Another key to the design of the day was that we had choices about where to go and what to do. Almost any time you have an entire teaching staff – especially secondary teachers – going through the same training at the same time, you can be sure your not meeting their pedagogical needs efficiently. There’s also a strong chance you’re not nurturing any sparks of inspiration that are going to carry teachers forwards in their learning and in their professional satisfaction. So, in my case, I went to three unrelated sessions, but I kept seeking out learning that meets a need. I have been trying to expand the use of standards-based grading in my district, so I went to a session led by my colleagues in order to learn not only what they’re doing in that regard, but also to support them and others taking steps in that direction. For my next session, I went in a technological direction, and I ended up as the only teacher who selected that particular session. It turned out to be a great hour, having the dedicated attention of a knowledgeable trainer helping me find resources based on instructional needs I identified. After lunch (provided – very professional), for my third session, I chose a presentation and discussion about supporting our transgendered students at various phases in their personal journeys and transitions. We had teachers, counselors, administrators and classified staff learning together in a way that may not produce an appreciable bump in district-wide achievement, but will almost certainly produce an appreciable positive impact in the lives of some vulnerable students, and hopefully improve the overall climate at our school as we understand and embrace difference.

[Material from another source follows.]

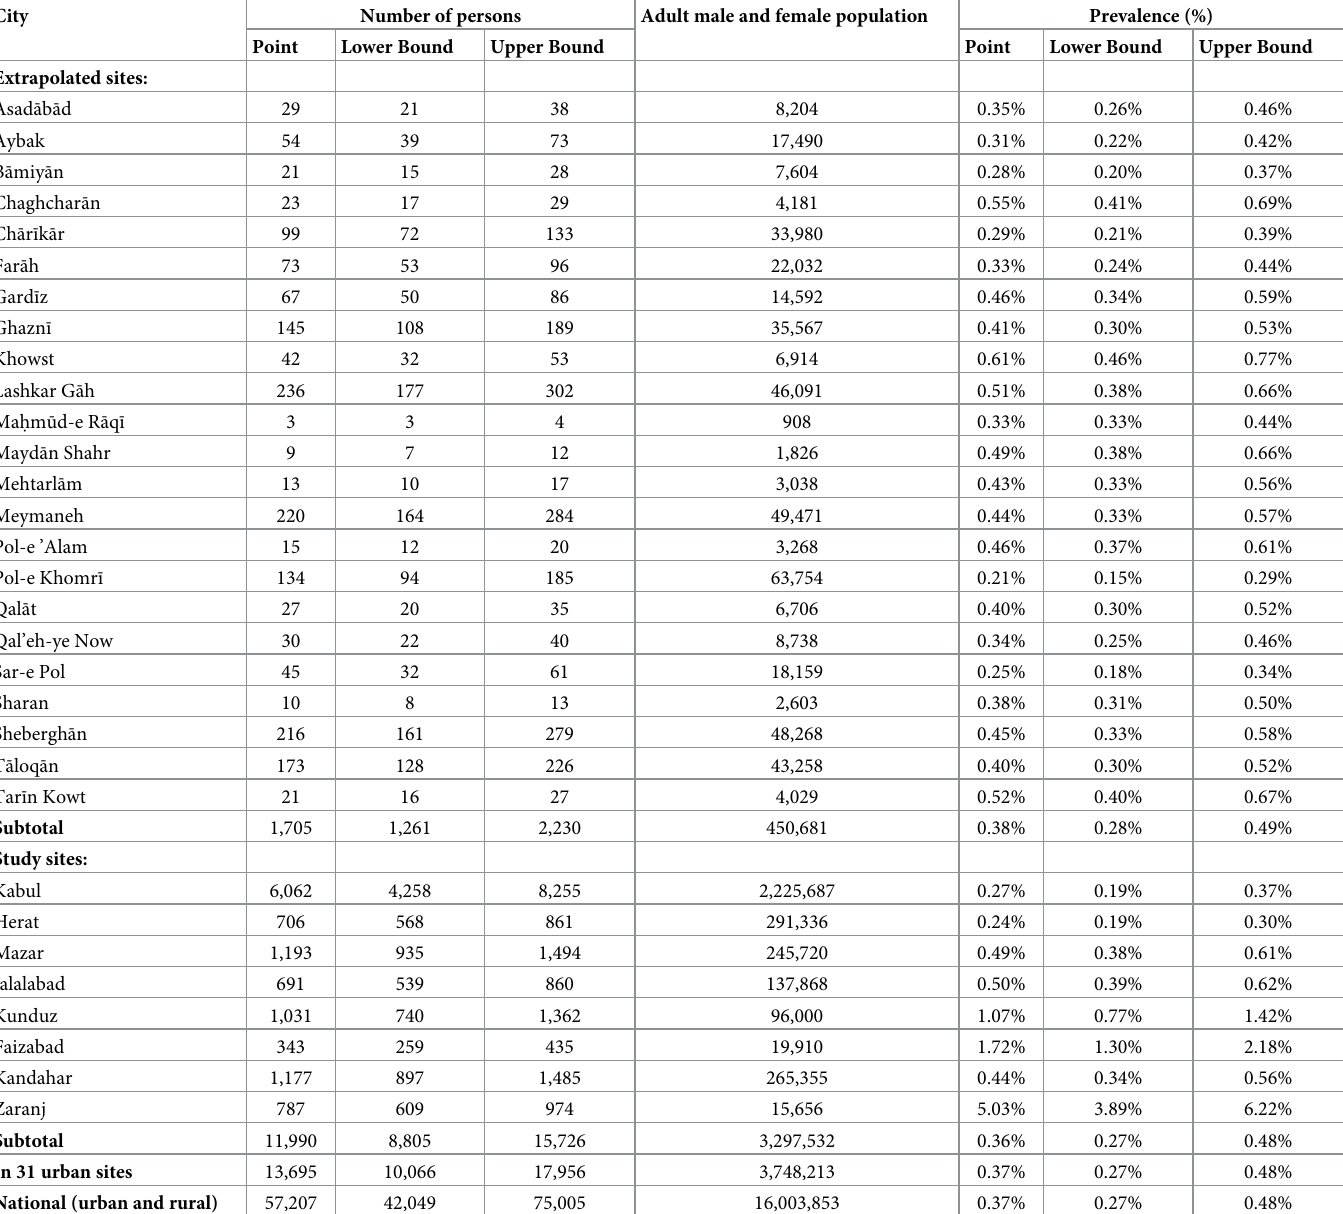
Table 10. Extrapolated population size and prevalence estimates for male and female people who inject drugs (PWID) in the adult population (15–64 years old) in major cities in Afghanistan, and at the national level in 2019 (adjusted for winter seasonality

My colleagues and I entered the closing of the event inspired. Dessert was served, and there was an edcamp style “slam” – a high-paced and entertaining sharing of quick ideas and specific tech tools that might be new to most of us. There were raffle prizes. There were rounds of applause for everyone involved in planning and organizing the event. But the accolades didn’t stop when we headed off to our weekend. My colleague, Josh Bloom, wrote the email below and sent it to the entire staff (included here with his permission):
To all of those who organized this event today I have to say publicly that you did an incredible job. This was the most professional professional development day I’ve seen…maybe ever. You deserve tremendous kudos, high fives, and hugs for the work you put in to make today engaging and worthwhile. As I consider deeply the tremendous care, effort, and sweat (physical and psychological) that must have gone into pulling something like this off – however perfect or imperfect anyone may have felt it to be – I can’t help but feel the love and passion that it represents for all of us and what we do. Thank you.
Then, in a rare case of “reply all” being the right choice, seven more emails followed.
There are those who would suggest that we evaluate professional learning in terms of boosting test scores and improving teacher evaluations. I can’t say with confidence that this event will produce either of those results for my district. I also don’t think those are sufficient metrics for evaluating professional learning, especially in the near term. What would our schools and districts be like if, someday, Josh couldn’t express surprise at being treated so professionally? What would it mean for the stability of our teaching force and the recruitment of new teachers if we could hold up this type of experience as the norm?